Les menaces se multiplient. Est-ce que la France prend la mesure de ces changements et de ces bouleversements géopolitiques ? 

Un vrai changement est actuellement en cours. Le président de la République en a pris conscience, ce qui n’était pas le cas il y a encore deux ans. Tous les pays dictatoriaux ne représentent certes pas non plus des menaces équivalentes. Nous devons aussi mieux répondre aux menaces liées à la guerre de l'information et nous sommes encore loin du compte, notamment en termes de poursuites envers les nationaux qui reprennent les récits des puissances ennemies.

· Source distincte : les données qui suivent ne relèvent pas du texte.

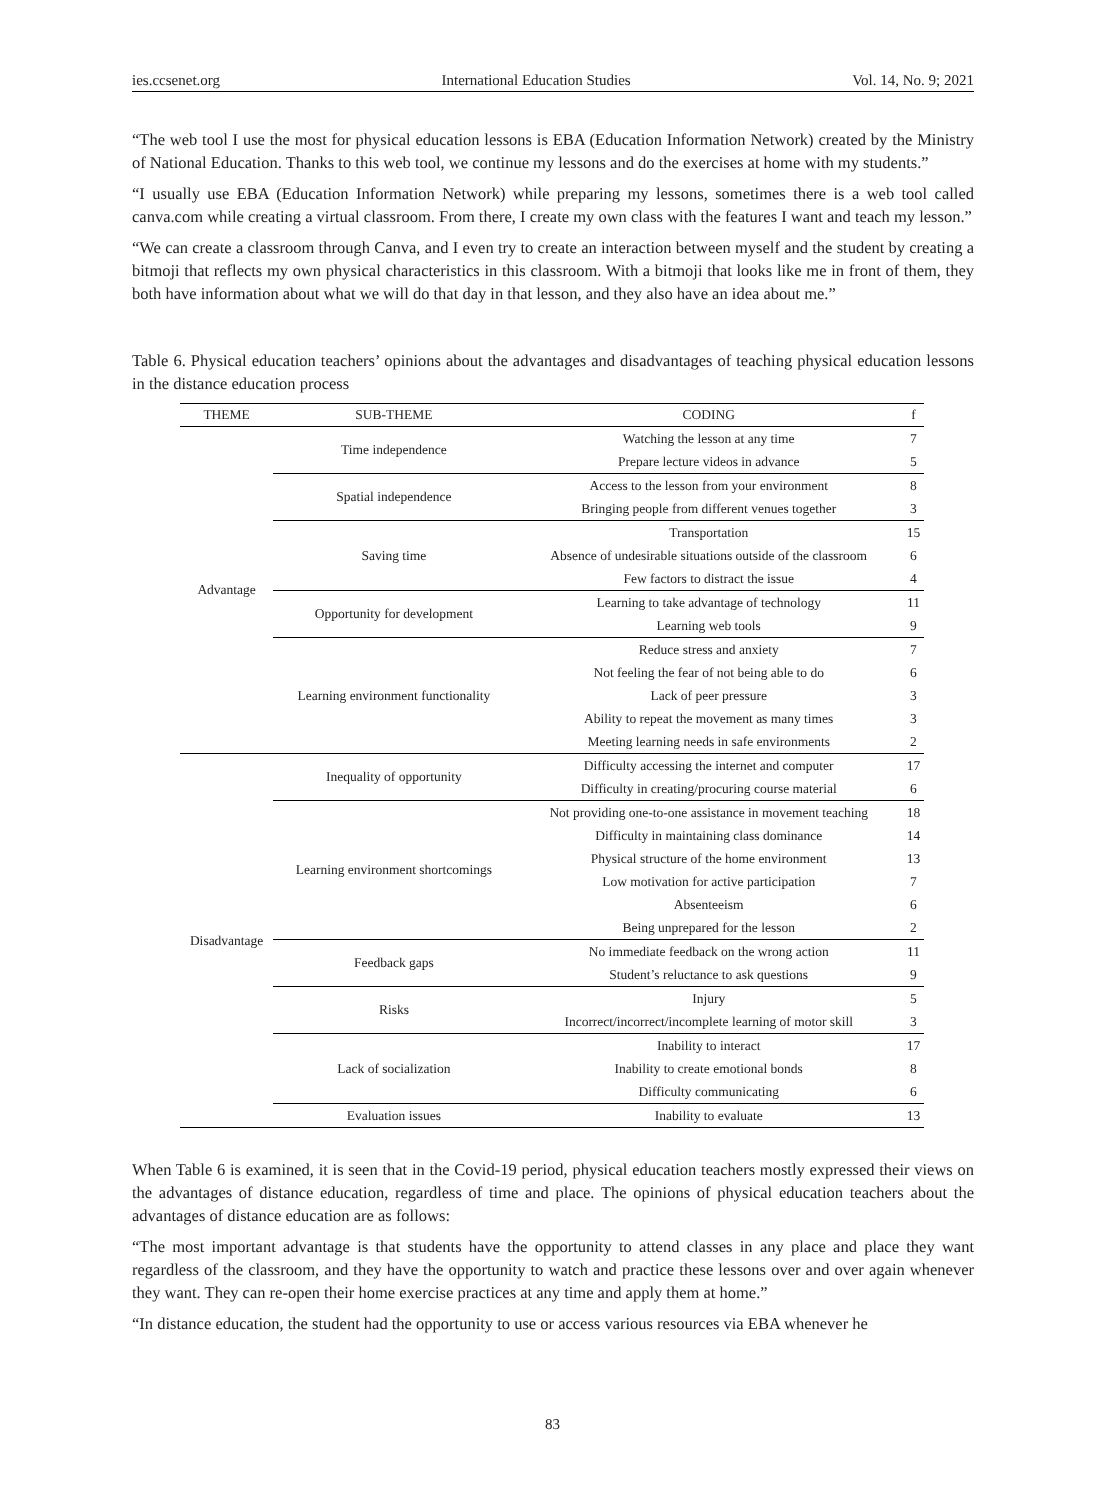ies.ccsenet.org International Education Studies Vol. 14, No. 9; 2021
“The web tool I use the most for physical education lessons is EBA (Education Information Network) created by the Ministry of National Education. Thanks to this web tool, we continue my lessons and do the exercises at home with my students.”
“I usually use EBA (Education Information Network) while preparing my lessons, sometimes there is a web tool called canva.com while creating a virtual classroom. From there, I create my own class with the features I want and teach my lesson.”
“We can create a classroom through Canva, and I even try to create an interaction between myself and the student by creating a bitmoji that reflects my own physical characteristics in this classroom. With a bitmoji that looks like me in front of them, they both have information about what we will do that day in that lesson, and they also have an idea about me.”
Table 6. Physical education teachers’ opinions about the advantages and disadvantages of teaching physical education lessons in the distance education process
| THEME | SUB-THEME | CODING | f |
| --- | --- | --- | --- |
| Advantage | Time independence | Watching the lesson at any time | 7 |
| | | Prepare lecture videos in advance | 5 |
| | Spatial independence | Access to the lesson from your environment | 8 |
| | | Bringing people from different venues together | 3 |
| | Saving time | Transportation | 15 |
| | | Absence of undesirable situations outside of the classroom | 6 |
| | | Few factors to distract the issue | 4 |
| | Opportunity for development | Learning to take advantage of technology | 11 |
| | | Learning web tools | 9 |
| | Learning environment functionality | Reduce stress and anxiety | 7 |
| | | Not feeling the fear of not being able to do | 6 |
| | | Lack of peer pressure | 3 |
| | | Ability to repeat the movement as many times | 3 |
| | | Meeting learning needs in safe environments | 2 |
| Disadvantage | Inequality of opportunity | Difficulty accessing the internet and computer | 17 |
| | | Difficulty in creating/procuring course material | 6 |
| | Learning environment shortcomings | Not providing one-to-one assistance in movement teaching | 18 |
| | | Difficulty in maintaining class dominance | 14 |
| | | Physical structure of the home environment | 13 |
| | | Low motivation for active participation | 7 |
| | | Absenteeism | 6 |
| | | Being unprepared for the lesson | 2 |
| | Feedback gaps | No immediate feedback on the wrong action | 11 |
| | | Student’s reluctance to ask questions | 9 |
| | Risks | Injury | 5 |
| | | Incorrect/incorrect/incomplete learning of motor skill | 3 |
| | Lack of socialization | Inability to interact | 17 |
| | | Inability to create emotional bonds | 8 |
| | | Difficulty communicating | 6 |
| | Evaluation issues | Inability to evaluate | 13 |
When Table 6 is examined, it is seen that in the Covid-19 period, physical education teachers mostly expressed their views on the advantages of distance education, regardless of time and place. The opinions of physical education teachers about the advantages of distance education are as follows:
“The most important advantage is that students have the opportunity to attend classes in any place and place they want regardless of the classroom, and they have the opportunity to watch and practice these lessons over and over again whenever they want. They can re-open their home exercise practices at any time and apply them at home.”
“In distance education, the student had the opportunity to use or access various resources via EBA whenever he
83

Par ailleurs, la France ne peut pas tout faire seule, simplement pour des raisons de moyens. Une coordination européenne est nécessaire, mais les divisions au sein de l’UE sont multiples à la fois sur le fond et en termes de choix industriels de défense : certains restent très dépendants en termes d'armement envers les Etats-Unis, ce qui posera un problème s'ils se retirent, alors que d'autres, dont le président français, essaient de construire plus de cohésion et de coopération dans l'industrie de défense au niveau européen. 

Quant aux opinions européennes, elles ont pris conscience des différentes menaces existantes. On le voit dans les sondages. Avant le 22 février 2022, personne ne savait très bien ce qu’il se passait en Ukraine, dans le Donbass notamment. Elles savent maintenant que la guerre est à nos portes et constitue une menace directe pour nous aussi.

Sur la BBC vendredi soir, le Président de la République s'est exprimé au sujet de la défense d'Israël contre le Hamas. Emmanuel Macron a expliqué qu'il était "inacceptable pour la France qu'une démocratie agressée, fût-elle victime du massacre massif de populations civiles, conduise des bombardements contre son agresseur qui occasionnent des victimes civiles"

La vision affirmée par Emmanuel Macron ne risque-t-elle pas de miner la crédibilité de la dissuasion nucléaire française ?  La France risque-t-elle d'être identifiée par nos ennemis comme le maillon faible de la dissuasion nucléaire occidentale ?

Compte tenu des autres éléments de l'entretien, je ne crois pas que les propos méritent autant de critiques car ils ne sont pas unilatéraux. On peut espérer que les opérations au sol causeront moins de victimes que les bombardements. Sur ce point particulier, je ne vois pas en quoi la dissuasion nucléaire soit en cause. Celle-ci concerne d'abord le territoire français et, potentiellement, européen, dans la mesure où une menace sur d'autres pays européens, membres ou non de l'Union européenne - je pense en particulier à l'Ukraine ou à la Moldavie - serait aussi une menace pour nous. Nous ne sommes heureusement pas toutefois dans l'hypothèse d'une riposte nucléaire qui, si elle devait un jour survenir, prendrait place dans un conflit de nature complètement différente.